Asphaltband reicht bis an Templin heran

Das Radwegenetz der Uckermark ist um eine landschaftlich reizvolle Strecke reicher. Entlang einer "Spur der Steine" führt sie mitten durch den Naturpark Uckermärkische Seen.

Von Metzelthin über Knehden nach Templin führt der vorerst letzte Bauabschnitt des Radweges "Spur der Steine".
             
Horst Skoupy Von Metzelthin über Knehden nach Templin führt der vorerst letzte Bauabschnitt des Radweges "Spur der Steine".  

Der Anschluss ist hergestellt. Nun wird es nicht mehr lange dauern, bis die ersten Radfreunde der "Spur der Steine" folgen, die sie von Warbende an der Grenze zu Mecklenburg-Vorpommern über Fürstenwerder, Warthe und Metzelthin bis nach Templin führt.
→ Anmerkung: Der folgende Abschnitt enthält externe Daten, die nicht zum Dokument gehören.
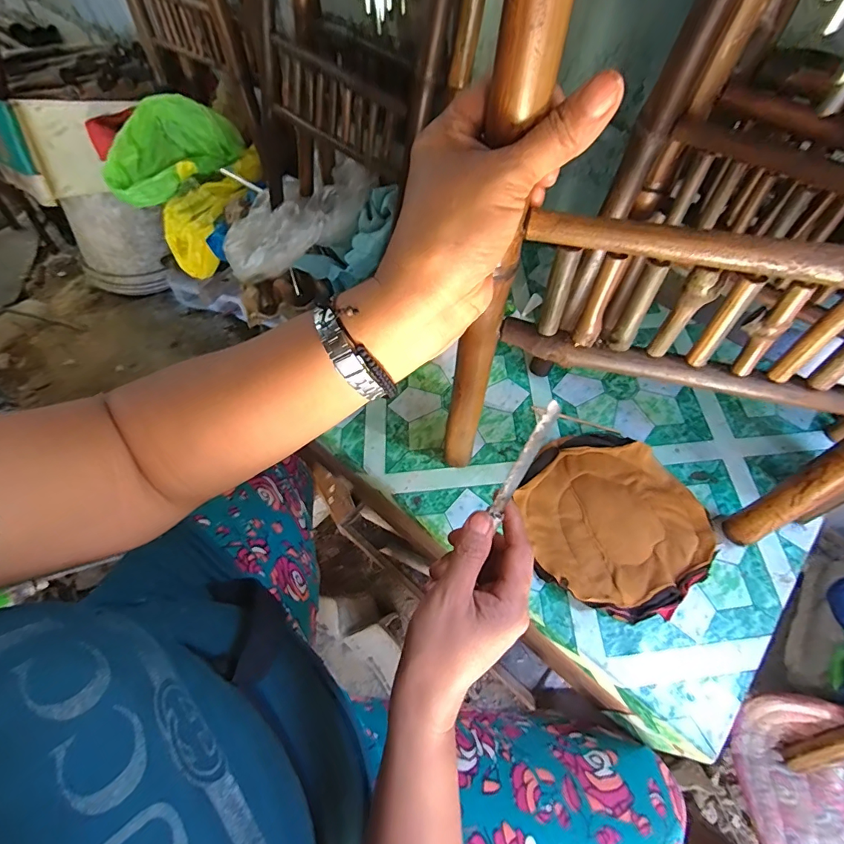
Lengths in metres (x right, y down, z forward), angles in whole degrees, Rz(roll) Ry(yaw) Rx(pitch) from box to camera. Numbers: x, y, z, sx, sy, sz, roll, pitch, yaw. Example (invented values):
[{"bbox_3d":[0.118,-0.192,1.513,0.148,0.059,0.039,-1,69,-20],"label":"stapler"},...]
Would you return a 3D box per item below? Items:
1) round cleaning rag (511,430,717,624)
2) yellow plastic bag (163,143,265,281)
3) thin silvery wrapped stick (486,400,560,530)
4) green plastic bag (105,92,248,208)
[{"bbox_3d":[0.175,0.090,0.413,0.163,0.016,0.161,0,60,0],"label":"round cleaning rag"},{"bbox_3d":[-0.414,-0.432,0.869,0.122,0.091,0.284,24,83,13],"label":"yellow plastic bag"},{"bbox_3d":[0.065,0.027,0.283,0.008,0.088,0.008,31,23,16],"label":"thin silvery wrapped stick"},{"bbox_3d":[-0.484,-0.529,0.851,0.251,0.108,0.117,-40,68,-21],"label":"green plastic bag"}]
Mitarbeiter der Firma Eurovia haben jetzt den vorerst letzten Abschnitt von Metzelthin bis nach Templin heran fertiggestellt. Der Radweg endet jetzt an der Landesstraße 217 am Fährkrug. Jetzt fehlt lediglich noch ein kurzes Stück bis an die Bundesstraße 109 heran. Dieser Abschnitt soll allerdings erst gebaut werden, wenn die Eisenbahnbrücke am Fährkrug abgerissen wird, war aus dem Bauamt der Stadt Templin zu erfahren.

Der Radweg "Spur der Steine" ist über 50 Kilometer lang und besticht durch seine reizvolle Lage im Naturpark Uckermärkische Seen.